From the records below, extract only the lines running from the line with "vende productos. |" to the line with "de recogida. |", both lines included, reproducing them exactly.
##### SUPPLIED MATERIAL
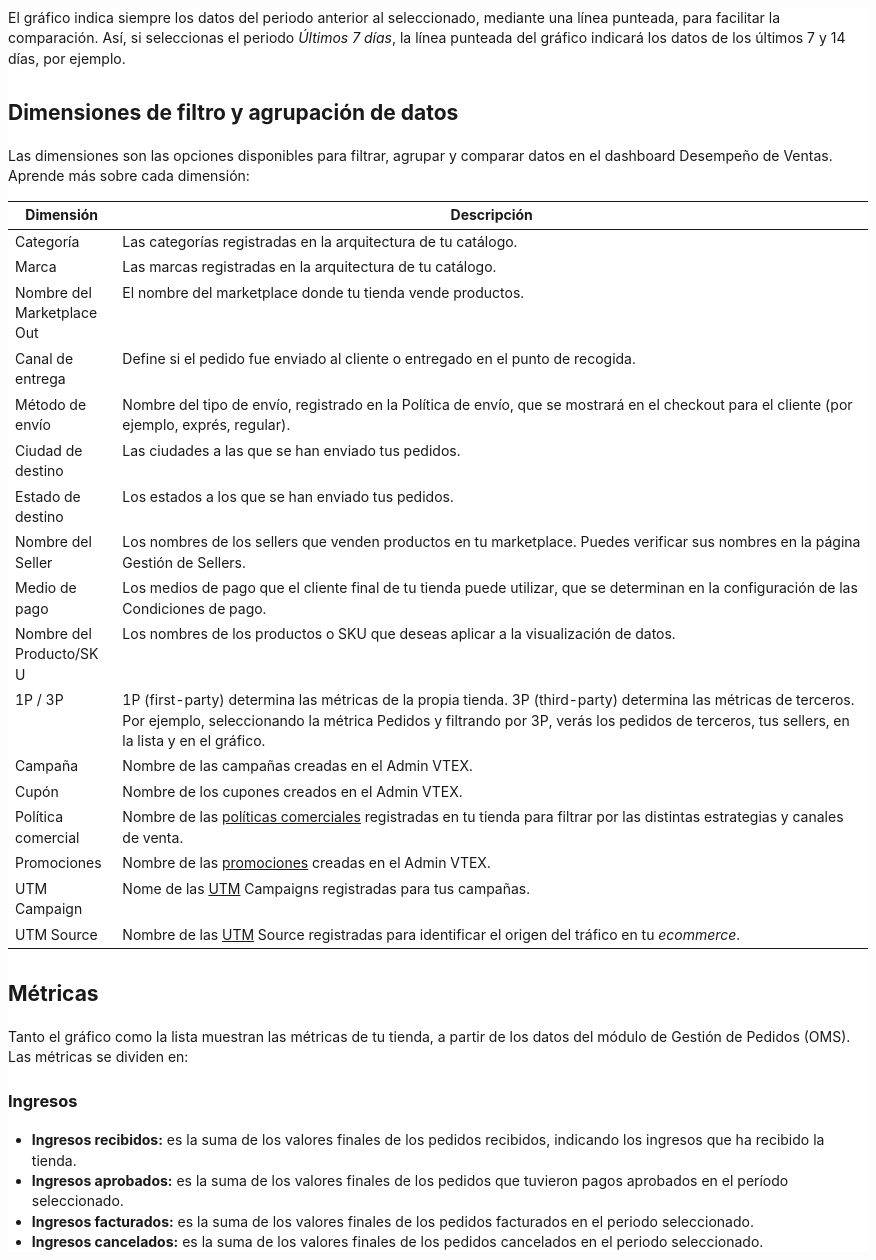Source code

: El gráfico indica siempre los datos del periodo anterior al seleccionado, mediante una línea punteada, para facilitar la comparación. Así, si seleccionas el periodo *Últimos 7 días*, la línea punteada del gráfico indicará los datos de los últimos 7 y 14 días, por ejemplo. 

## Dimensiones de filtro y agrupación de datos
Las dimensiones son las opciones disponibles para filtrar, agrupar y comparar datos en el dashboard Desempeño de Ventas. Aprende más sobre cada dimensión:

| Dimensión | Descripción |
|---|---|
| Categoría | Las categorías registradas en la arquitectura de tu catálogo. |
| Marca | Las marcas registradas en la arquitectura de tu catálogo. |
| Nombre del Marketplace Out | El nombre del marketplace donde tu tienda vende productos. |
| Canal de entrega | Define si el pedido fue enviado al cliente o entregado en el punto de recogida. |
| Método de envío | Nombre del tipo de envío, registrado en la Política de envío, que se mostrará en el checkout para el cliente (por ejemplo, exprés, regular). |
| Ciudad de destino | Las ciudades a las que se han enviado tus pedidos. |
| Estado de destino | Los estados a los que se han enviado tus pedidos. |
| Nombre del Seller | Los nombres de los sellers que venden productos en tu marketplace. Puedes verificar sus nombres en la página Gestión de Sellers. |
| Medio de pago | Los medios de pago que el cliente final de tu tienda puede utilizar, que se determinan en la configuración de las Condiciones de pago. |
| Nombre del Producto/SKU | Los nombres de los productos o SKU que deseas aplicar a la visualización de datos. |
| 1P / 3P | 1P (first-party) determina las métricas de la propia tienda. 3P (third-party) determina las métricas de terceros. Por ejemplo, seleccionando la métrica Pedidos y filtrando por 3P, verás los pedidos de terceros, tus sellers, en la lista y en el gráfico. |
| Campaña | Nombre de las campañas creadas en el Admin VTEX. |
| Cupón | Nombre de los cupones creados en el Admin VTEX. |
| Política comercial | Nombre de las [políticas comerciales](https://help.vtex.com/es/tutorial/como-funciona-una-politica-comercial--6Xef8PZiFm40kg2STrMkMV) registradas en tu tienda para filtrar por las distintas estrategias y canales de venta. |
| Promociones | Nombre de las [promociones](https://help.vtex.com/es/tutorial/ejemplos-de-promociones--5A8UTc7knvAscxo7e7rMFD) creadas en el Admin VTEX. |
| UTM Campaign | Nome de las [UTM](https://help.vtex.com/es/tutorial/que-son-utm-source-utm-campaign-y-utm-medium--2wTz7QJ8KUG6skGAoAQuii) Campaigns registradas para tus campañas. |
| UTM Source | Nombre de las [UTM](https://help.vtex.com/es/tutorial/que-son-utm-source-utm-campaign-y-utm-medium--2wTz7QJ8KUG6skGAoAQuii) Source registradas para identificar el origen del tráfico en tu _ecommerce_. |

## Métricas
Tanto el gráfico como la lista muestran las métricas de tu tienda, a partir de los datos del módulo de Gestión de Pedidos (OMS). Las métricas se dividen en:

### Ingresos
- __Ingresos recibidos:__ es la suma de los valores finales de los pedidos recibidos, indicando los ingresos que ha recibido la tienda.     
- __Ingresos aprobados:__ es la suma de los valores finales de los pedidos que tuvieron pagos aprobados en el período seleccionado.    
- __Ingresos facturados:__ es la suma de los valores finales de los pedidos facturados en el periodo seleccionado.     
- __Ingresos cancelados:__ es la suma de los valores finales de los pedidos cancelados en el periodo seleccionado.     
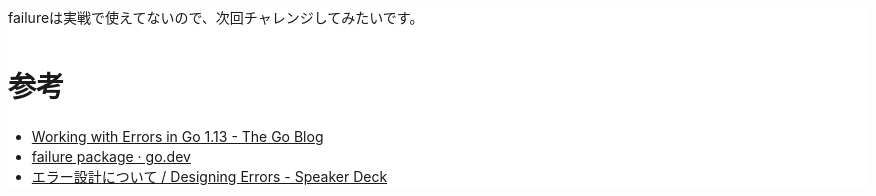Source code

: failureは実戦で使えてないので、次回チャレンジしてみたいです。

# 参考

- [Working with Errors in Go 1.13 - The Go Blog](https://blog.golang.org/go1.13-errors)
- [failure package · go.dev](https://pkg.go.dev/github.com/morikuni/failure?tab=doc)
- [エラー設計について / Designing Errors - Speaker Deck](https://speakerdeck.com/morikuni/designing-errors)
##########
- THE ANSWER:
| Nombre del Marketplace Out | El nombre del marketplace donde tu tienda vende productos. |
| Canal de entrega | Define si el pedido fue enviado al cliente o entregado en el punto de recogida. |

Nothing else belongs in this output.